Esther needs to get back home so the only option is to cycle back to Letterkenny and see what is available from there.  We were in luck as there is a bus in 20 minutes to Derry and then another bus straight to Belfast.  A little shock awaited as when we arrived in Belfast.  Belfast was packed full, each little nook and cranny was fully packed due to a large international boxing event in town. Each and every B & B and hotel from the cheapest to the Hilton (even considered that one) was fully booked.  By now it is 10 0'clock and freezing cold, I suggested we cycle the 6 km north to were we camped before, but Esther nearly had a hart attack and refuse blatantly to get on the bike.  So back to the train station, were the staff were extremely friendly and directed as to a B & B in Larne,  one can also get a ferry to Glasgow.  They even phoned to book and helped us on the train.  Wonderful people.

 

17 June - Larne - Oxford Island - 91km

We had a great breakfast at the B & B, what luxury!!!  The B & B is right across from the harbour so we went directly there.
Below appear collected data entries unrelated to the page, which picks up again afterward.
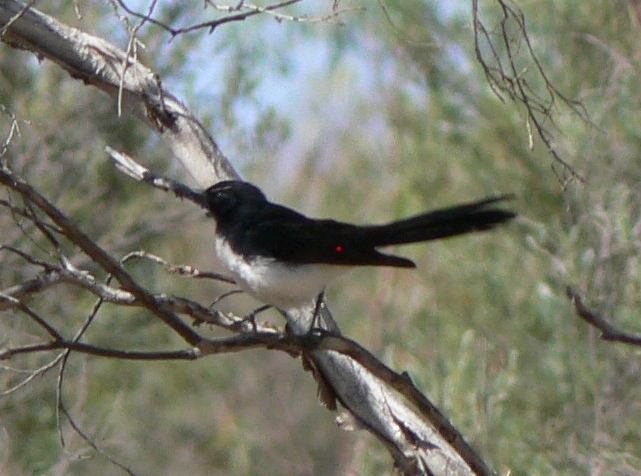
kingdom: Animalia
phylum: Chordata
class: Aves
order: Passeriformes
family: Rhipiduridae
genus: Rhipidura
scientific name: Rhipidura leucophrys
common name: Willie wagtail
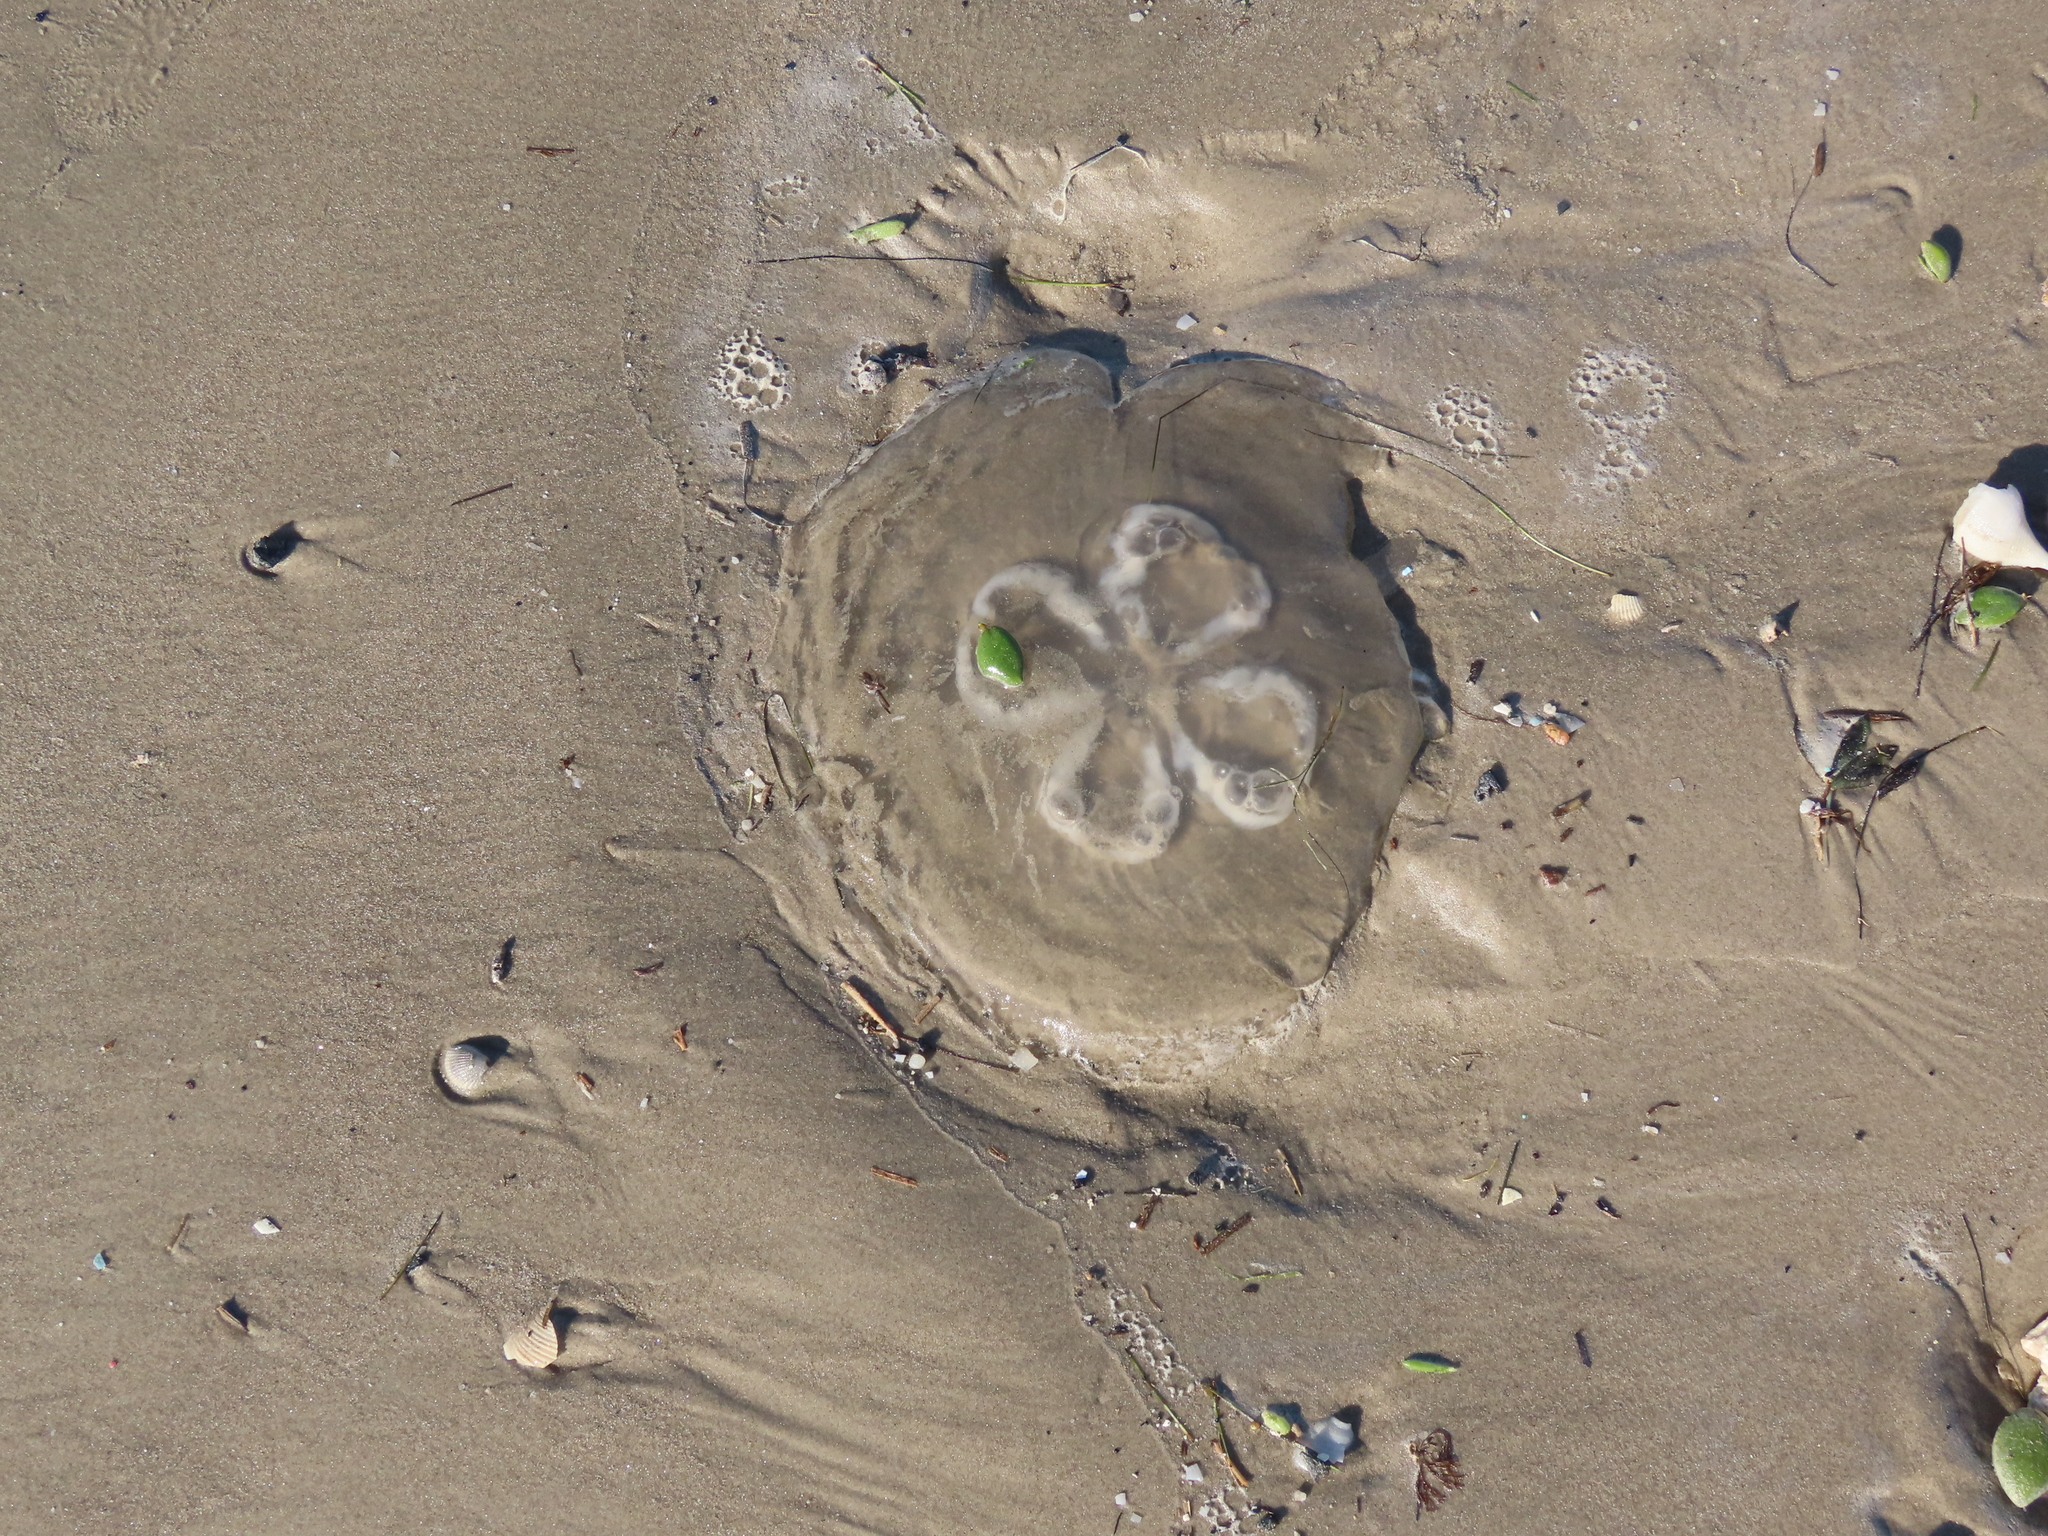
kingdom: Animalia
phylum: Cnidaria
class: Scyphozoa
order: Semaeostomeae
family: Ulmaridae
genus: Aurelia
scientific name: Aurelia marginalis
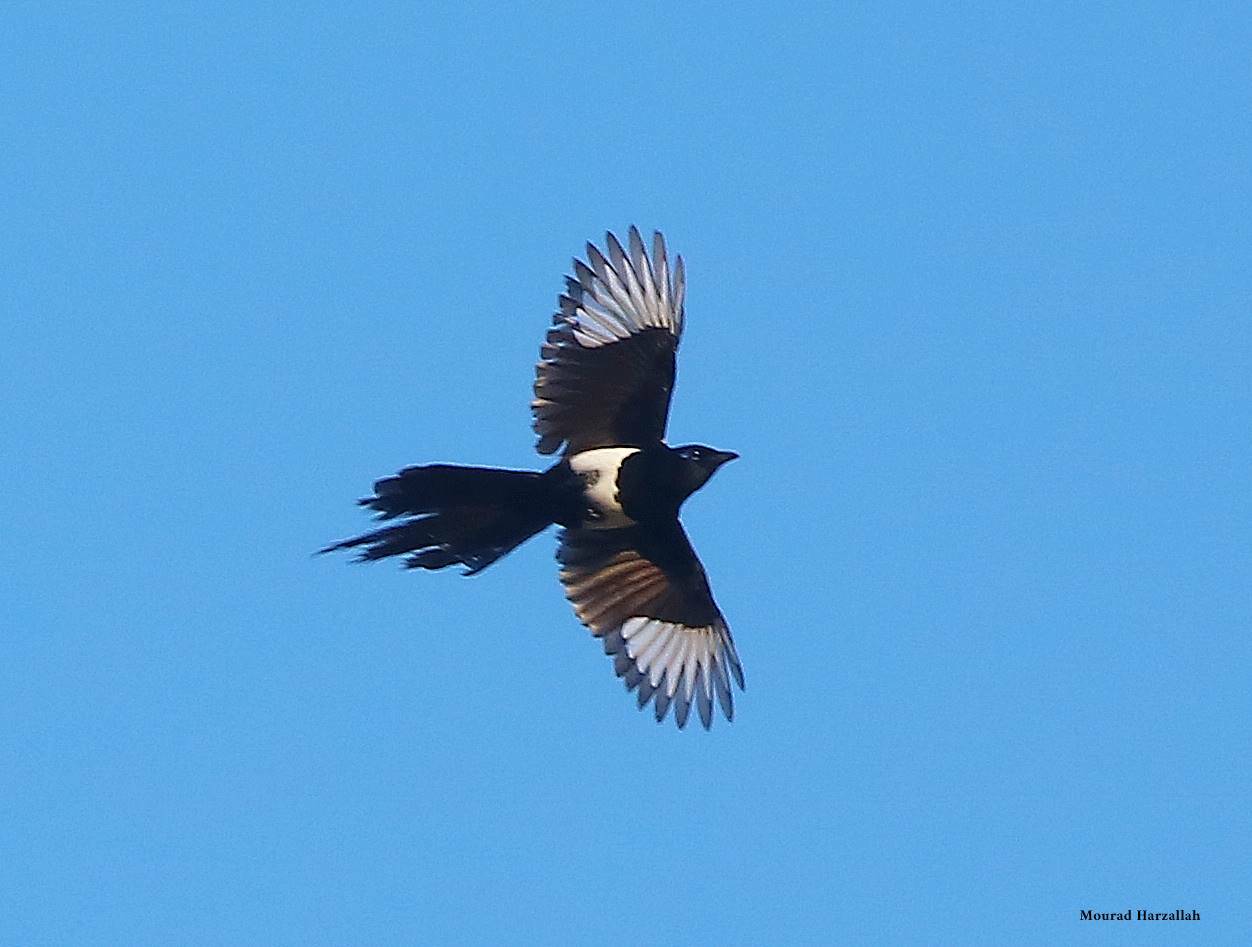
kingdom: Animalia
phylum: Chordata
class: Aves
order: Passeriformes
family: Corvidae
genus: Pica
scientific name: Pica mauritanica
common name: Maghreb magpie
Esther could get the 10.30 ferry.

 

I hopped on my bike and headed back to Belfast in order to go south.  It's a great morning and as it is Sunday plenty of cyclist are out, all stopping for a wee chat (as they say here) So I took the recommend route south of Belfast along the River Lagan, all the way to Lisburn.  From there on a minor road via Moira to Oxford Island on Lough Neagh. 

 

I even saw the Orange Order men marching, band and all, in one of the smaller villages.

 

18 June – Oxford Island – Ballyronan - 72km

The people here are really friendly, even offered me some dope!!!  The Lough is a fresh water lough and one of the largest in Western Europe.  So I decided to cycle along the shore to Ballyronan.  The path follows small country lanes and minor roads, past small villages and farms. The lake has an interesting legend which says that it was formed when the Irish giant Finn McCool scooped out an earthen clod to toss at a Scottish rival who was fleeing Ulster by the Giant's Causeway.  Finn's shot fell into the Irish Channel and formed the isle of Man!!

 

19 June - Ballyronan - Kesh (Lough Erne) - 101km

Packed up in the rain again, what's new, but it cleared and I had a fantastic cycling day west along the foothills of the Sperrin Mountains, via Omagh to Kesh.  In Kesh I cycled onto the campsite, which was up some serious hills, just to find it's not a camp site but a mobile home park with no camping.  Bummer!!!  The owner was however nice enough to allow me to camp on a small piece of grass and he even unlocked one of the mobile homes so I could use the shower and toilet.

 

20 June - Kesh and surrounds - 32km

Decided to stay in the area, and went down the hill to the proper campsite from where one can take long walks around the lake and through the forest.  I even found some dried fruit, yummy, ate the whole lot, now I'm shitting through the eye of a needle.  Well talking about food, I always considered myself as the Queen of carbos, but I have nothing on these people, they have macaroni cheese & chips, baked potato with beans and chips, how's that?

 

21 June - Kesh - Donegal (Dun na nGall) - 72km

The road to Ballyshannon runs all along the lake and with a tail wind it felt like down hill all the way.  At Ballyshannon I turned northwards along the coast to Donegal, still with a tail wind, so  I arrived fairly early and set up camp at the Youth Hostel.